SAL:  Thanks, Kate. If you have bio room, you can include this:
Salvatore Buttaci is an obsessive-compulsive writer who plies his craft many hours a day. His poems, stories, articles, and letters have appeared widely in publications that include New York Times, U.S.A. Today, The Writer, Cats Magazine, National Enquirer, Christian Science Monitor, Harbinger*33, Six Sentences, Pen 10. He was recipient of the $500 Cyber-wit Poetry Award, 2007.

His collection of 165 short-fiction stories, Flashing My Shorts, is available from All Things That Matter Press or direct from the publisher at AMAZON SELLS SAL

ABSOLUTELY*KATE:  Hey Sal, of course we always have room AT THE BIJOU for your praises being refrained. Did you want me to mention that you live in West Virginia with the love of your life so that Sharon smiles all the more at you . . . and that folks can find your writings at the outtasite site ~ SALVATORE BUTTACI?

SAL: Why yes Kate, that would do me mighty fine. Say, where did you learn to promote so well?

ABSOLUTELY*KATE: Why, from YOU and Music Mike Whitney and Paul Brazill and P.T. Barnum of course, Sal. Only the best to show me True Hyping Showmanship!

SAL: You said it Kate!

Thanks Sal  for your star-studded salute
to a legendary great
as AT THE BIJOU
salutes that Oscar Guy!


~ Absolutely*Kate 
and our fine staff of renown

11 comments:

Misty Hill said...

Great story. I felt like I was watching it unfold, on stage, but then again, we are at the Bijou. :)

Carrie Clevenger said...

My dad is going through this right now with my 95 year-old grandmother. She told him she has a horse, and that it's won races. This was so well done and struck like lightning behind my eyes. Thanks so much Sal, you're one of the Greats.

Harry said...

Bravo Sal! Take a bow with Mrs. Harris/ Miss Barrymore.

Salvatore Buttaci said...

Thanks, Deborah and Carrie for your kind comments.
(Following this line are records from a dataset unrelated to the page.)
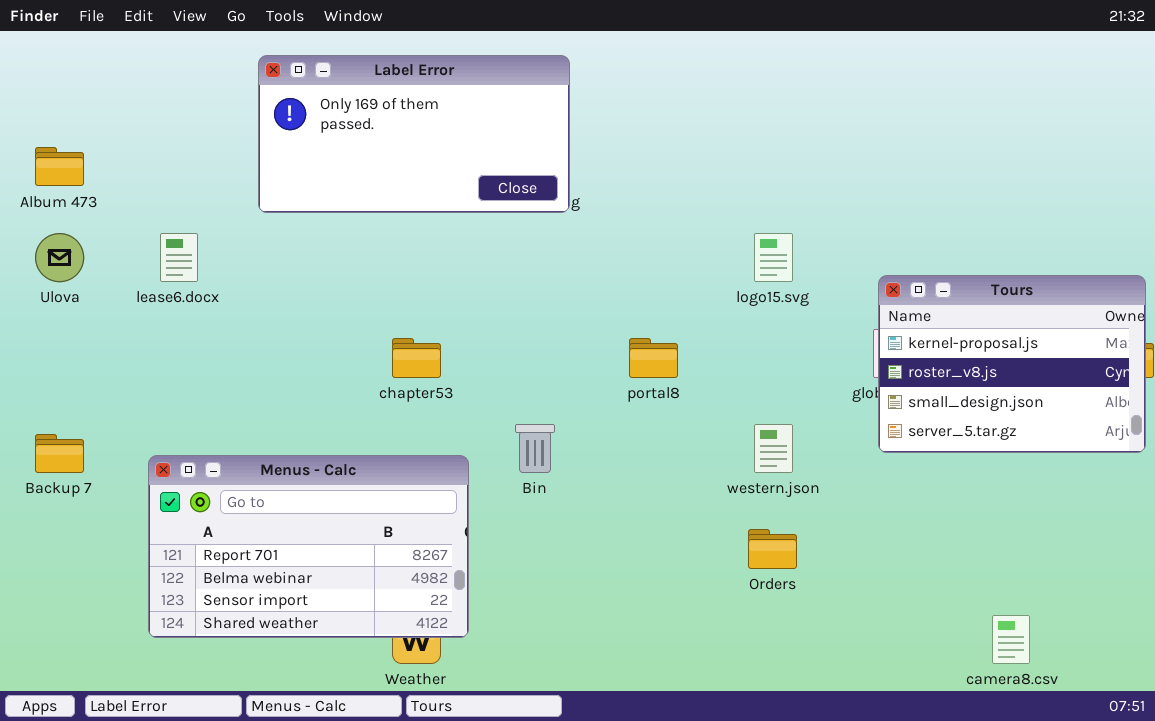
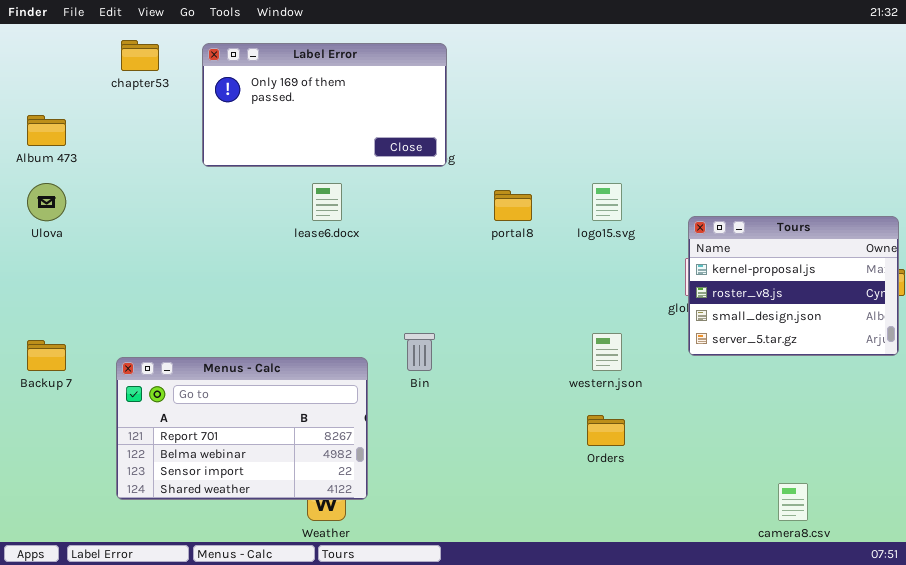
lease6.docx: [160,233,198,282] -> [312,183,342,221], moved
chapter53: [392,338,441,378] -> [121,40,159,71], moved
portal8: [629,338,678,378] -> [494,190,532,221], moved

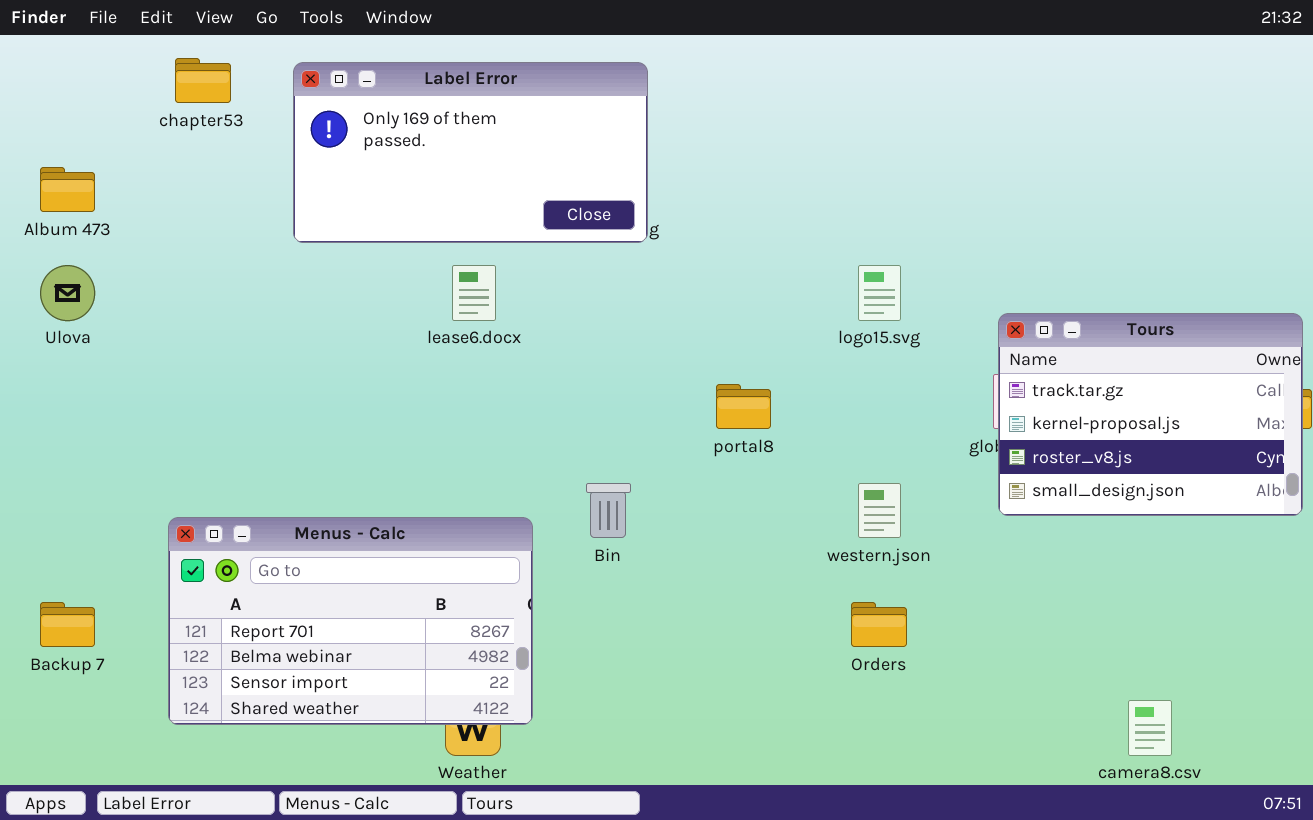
portal8: [494,190,532,221] -> [716,384,771,429], moved
Tours: [688,216,899,356] -> [998,313,1303,516], scrolled up 1 row
Backup 7: [27,340,66,371] -> [40,602,95,647], moved

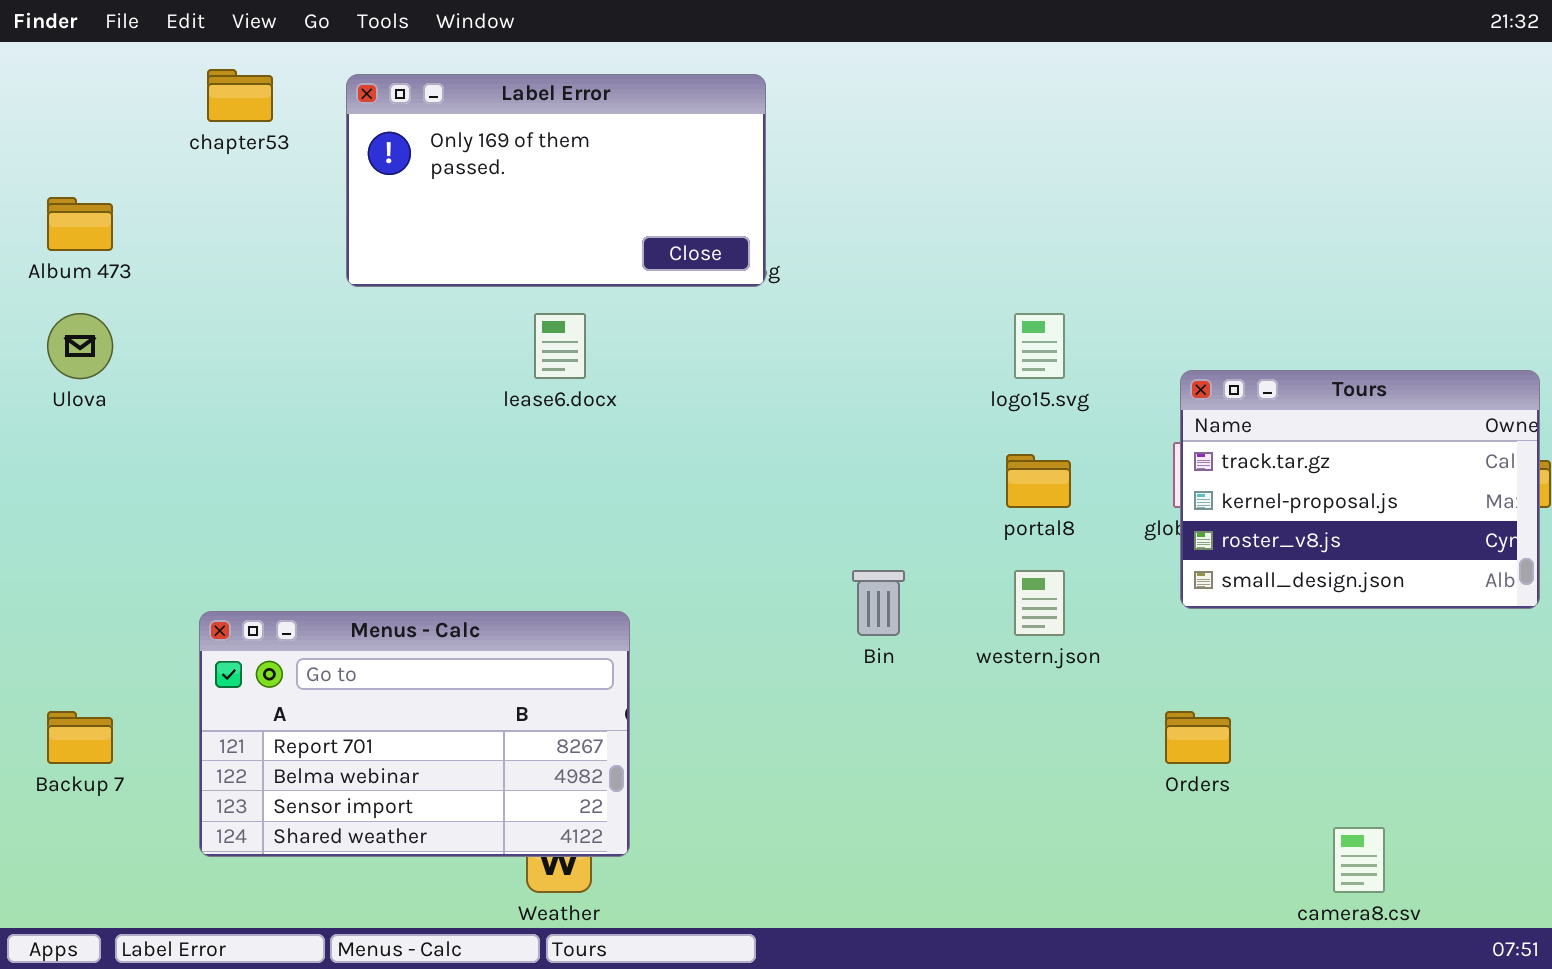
portal8: [716,384,771,429] -> [1006,454,1071,508], moved
Bin: [586,483,631,538] -> [852,570,905,636], moved
Orders: [851,602,907,647] -> [1165,711,1231,764], moved

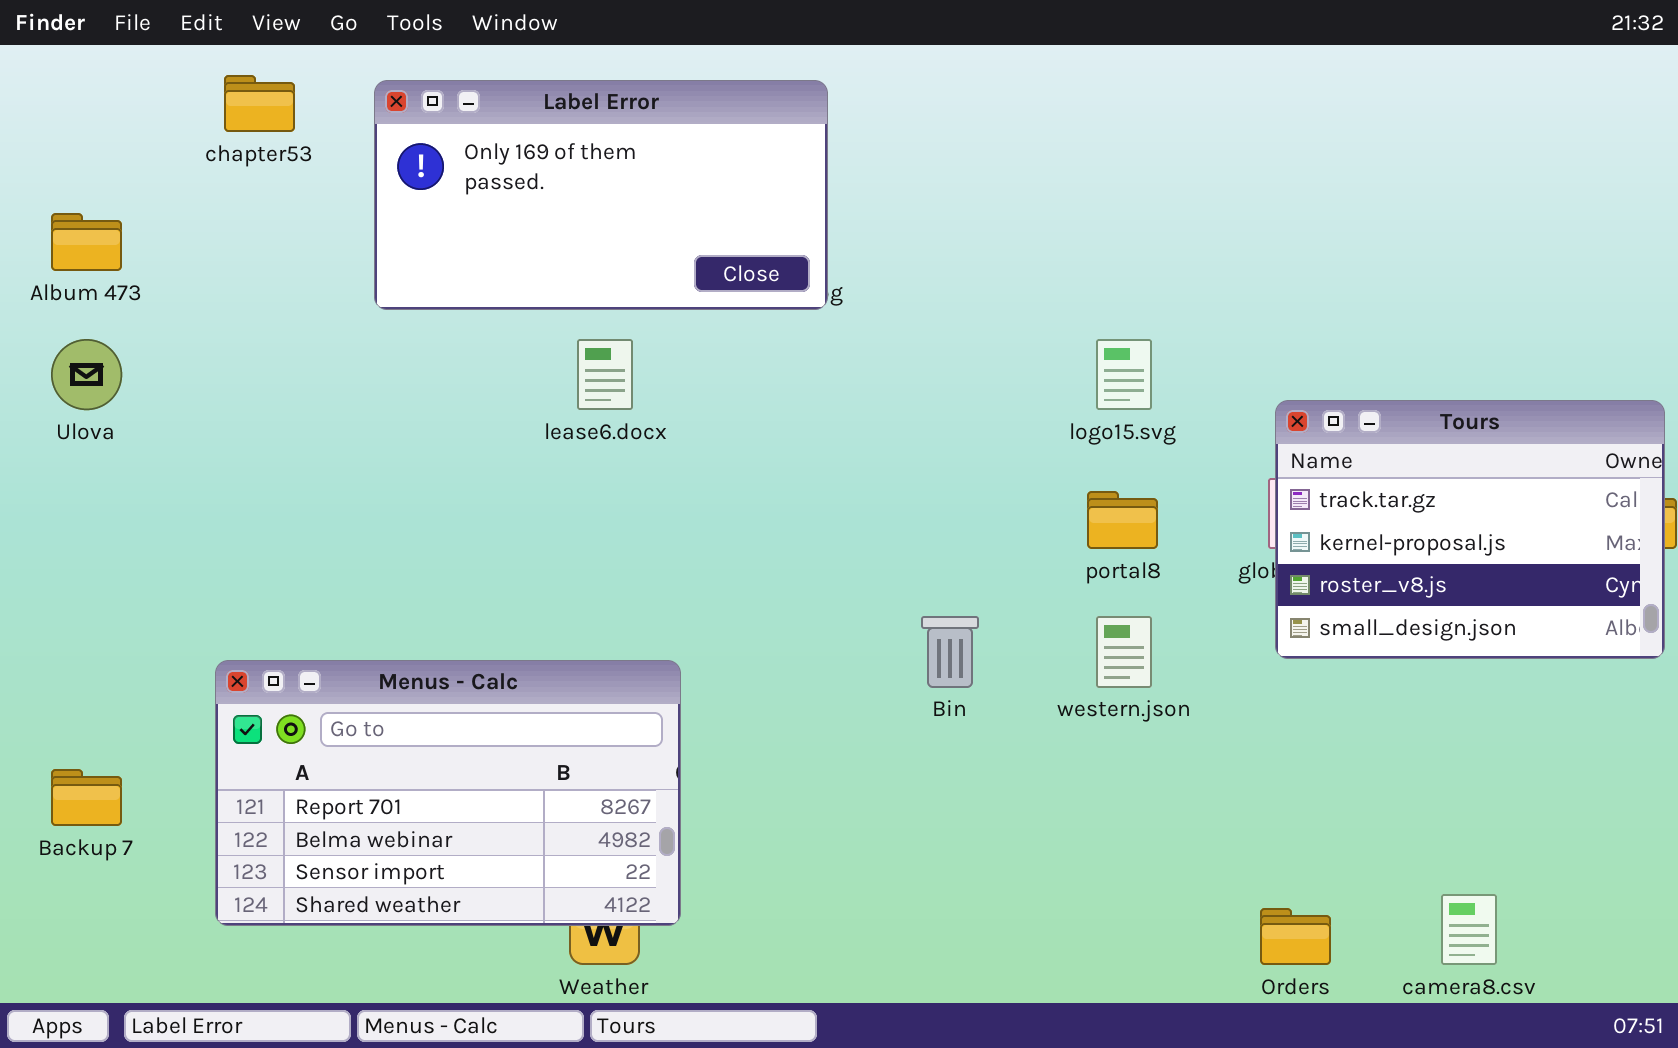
Orders: [1165,711,1231,764] -> [1260,908,1331,965], moved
When I first decided to write a story called "Barrymore," I intended it to be humorous, something to tickle the funnybone, but old Mrs. Harris kept beckoning me to the window where she sat waving at her fans. There are so many out there like her that I decided instead to be serious and, by trying to portray her as senile, I would show my sympathy towards all who suffer as she does.

Salvatore Buttaci said...

Thanks, Harry!

Anonymous said...

Belissimo, you have out done yourself. This was done to pefection. I am around a lot of elder-seniors, because of my in-laws. My heart breaks often. Can you see me bowing to you?

Jelena said...
This comment has been removed by the author.
Jelena said...

Beautiful story. Thank you, Mr. Buttaci.

Robert187 said...

Sal,
This one got me; it could be me, or anyone who's felt scared and lonely.
Robert C.

Laurita said...

Beautiful and sad. The part about the husband in the coffin really got to me. Nicely done, Sal.

Pamila Payne said...

Very nicely done, Sal. Her voice was so right on, the stubbornness and frailty dovetailing. But really, who's to say she hasn't got the right idea? Aren't we all told we can be whoever we want to be in this life? Why not be a Barrymore?